Esau in the Syriac Peshitta is spelled identical as Esau in the Hebrew, which in turn is identical to the Mandaic 'Iso'. Esau stays the same in all dialects of Aramaic. The name for Jesus in the Syriac Peshitta (a dialect of Aramaic) uses the same word, Ishoo', that is - yudh, shin, waw, 'ayin. Fascinating because this means that Jesus' name was truly preserved. In Hebrew Esau is 'Ayin, sin, vav. In the Syriac Peshitta (Syriac, a dialect of Aramaic) it's identical: 'Ayin, sin, waw which is the exact spelling of the word used by the Mandeans. So we have evidence that in Aramaic this is how they spelt Esau's name, not Jesus' name. The Diatessaron renders Yeshua exactly the same as the Peshitta and the Targums render both these names the same as the Peshitta.
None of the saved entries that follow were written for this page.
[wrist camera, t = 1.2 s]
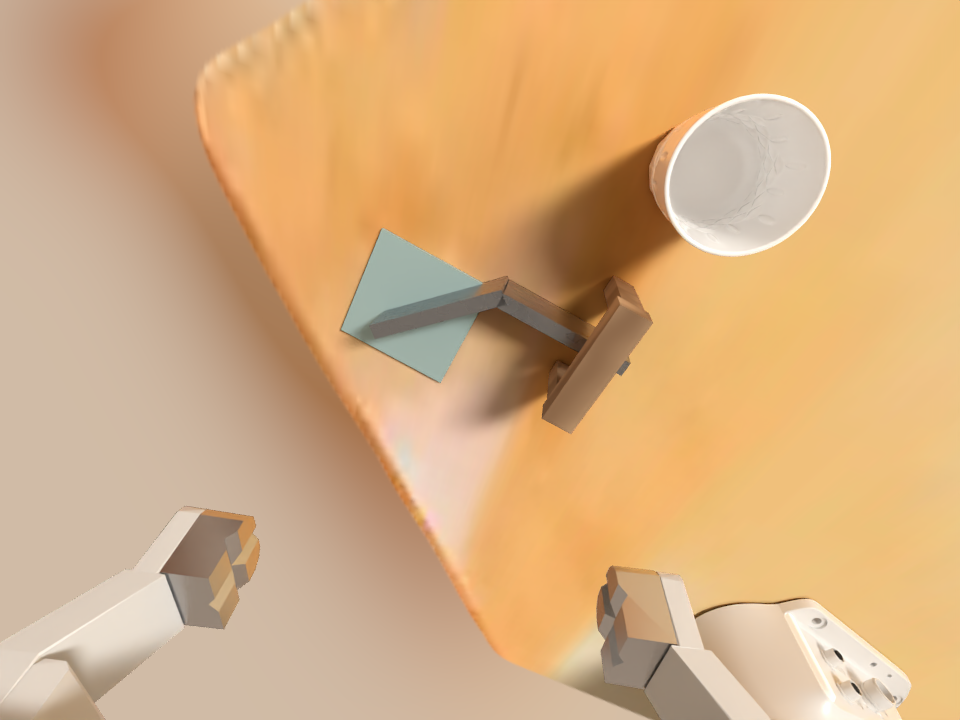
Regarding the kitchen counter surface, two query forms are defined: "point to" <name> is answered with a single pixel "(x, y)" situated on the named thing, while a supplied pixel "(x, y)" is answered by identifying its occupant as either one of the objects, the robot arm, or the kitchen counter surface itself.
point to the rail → (484, 298)
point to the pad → (404, 280)
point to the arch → (596, 357)
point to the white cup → (742, 174)
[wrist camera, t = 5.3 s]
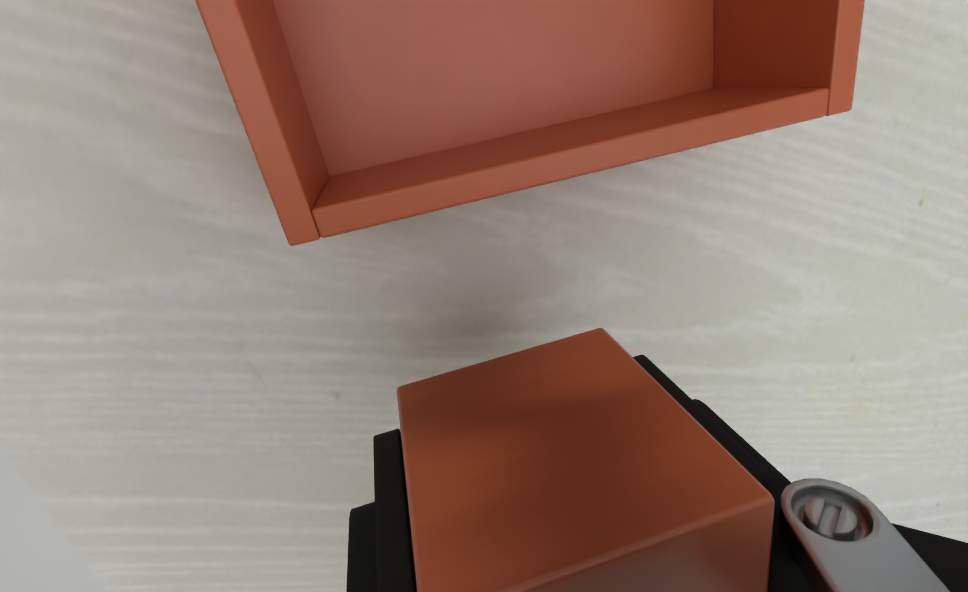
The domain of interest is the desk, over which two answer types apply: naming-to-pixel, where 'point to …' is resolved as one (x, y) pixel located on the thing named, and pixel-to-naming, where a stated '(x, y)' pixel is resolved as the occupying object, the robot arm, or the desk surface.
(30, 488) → the desk surface
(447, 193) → the terracotta bin
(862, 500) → the robot arm
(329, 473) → the desk surface
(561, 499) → the terracotta block
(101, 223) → the desk surface
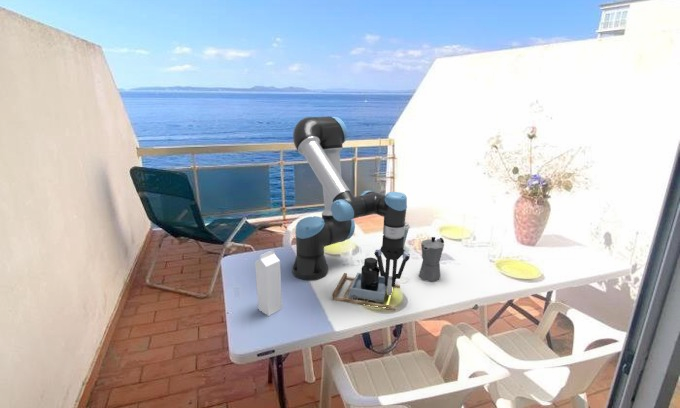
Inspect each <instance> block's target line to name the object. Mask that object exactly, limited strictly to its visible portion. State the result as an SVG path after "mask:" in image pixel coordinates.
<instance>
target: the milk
mask: <svg viewBox="0 0 680 408" xmlns="http://www.w3.org/2000/svg"><path fill="white" fill-rule="evenodd" d="M254 267H255V278H256V279H255V281H256V282H255V283H256V296H257V297H256V298H257V310H258V309H259V310H258V311H260V312H261V311H262V313H263V314H265V315H266V314H267V315H266V316H268V317H269V316H271V315H274V313H277V312H279V311H280V310H282V308H283V303H282V302H283V301H282V297H283V296H282V280H281V279H282V276H281V260H280V259H279V258H278V256H277V255H276V254H275V250H274V249H272V250H269V251H266V252H265V253H262V254H260V255H259V259H258V260H255V262H254Z"/></svg>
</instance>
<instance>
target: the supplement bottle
mask: <svg viewBox="0 0 680 408" xmlns="http://www.w3.org/2000/svg"><path fill="white" fill-rule="evenodd" d="M363 263H364V264H363V265H362V267H361V268H360V269H361V271H360V273H361V289H364V290H370V291H377V290H378V286H379V276H380V271H379V266H378V261H377V258H376V257H365V259H364V262H363Z"/></svg>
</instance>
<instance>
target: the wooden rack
mask: <svg viewBox="0 0 680 408" xmlns="http://www.w3.org/2000/svg"><path fill="white" fill-rule="evenodd" d="M354 279H355V277H352V276H348V273H347V272H344V273H343V274H342V276H341V278H340V279H339V281H338V283H337V285H336V287H335V289H334V290H333V292H332V294H331V295H332V298H331V299H332V301H338V302H343V303H349V304H355V305H362V306H366V305H370V306H369V307H371V306H378V307H386V308H389V309H388V310H390V311H393V312H394V311H396V306H393V305H390V304H389V305H386V304H383V303H379V304H377V303H375V302H373V301H372V302H370V301H369V300H368V299H363V300H360V299H359V300H358V299H356V300H354V299H352V298H348V296H349V295H350V287H351V285H352V283H353V281H354ZM346 281H350V283H349V285H348V287H347V289H346V291H345V293H344V295H343V297H342V296H339V294H340V292H341V290H342V289H343V286H344V285H345V283H346ZM396 287H397V289H400V288H401V284H399V283H395V286H394V288H396ZM367 301H368V302H367ZM363 304H365V305H363Z"/></svg>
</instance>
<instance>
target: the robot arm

It's also worthy noting that this is a proper name. This isn't just some word. So, the Mandeans were probably mocking Jesus saying: Esau the Messiah, son of Mary. Because the word they spell is the exact spelling for Esau. Finally the examples that the German scholar Nöldeke provided in his book were words like "glory" which are not proper nouns assuming that a name isn't spelled with an entirely different pronunciation. A name would be reserved but perhaps not other nouns.

In conclusion Deedat was right (and wrong). The best evidence that Issa is the Arabic noun for Esau, but the name Esau is neither the original name of Jesus or a valid translation of Jesus name into the Arabic tongue.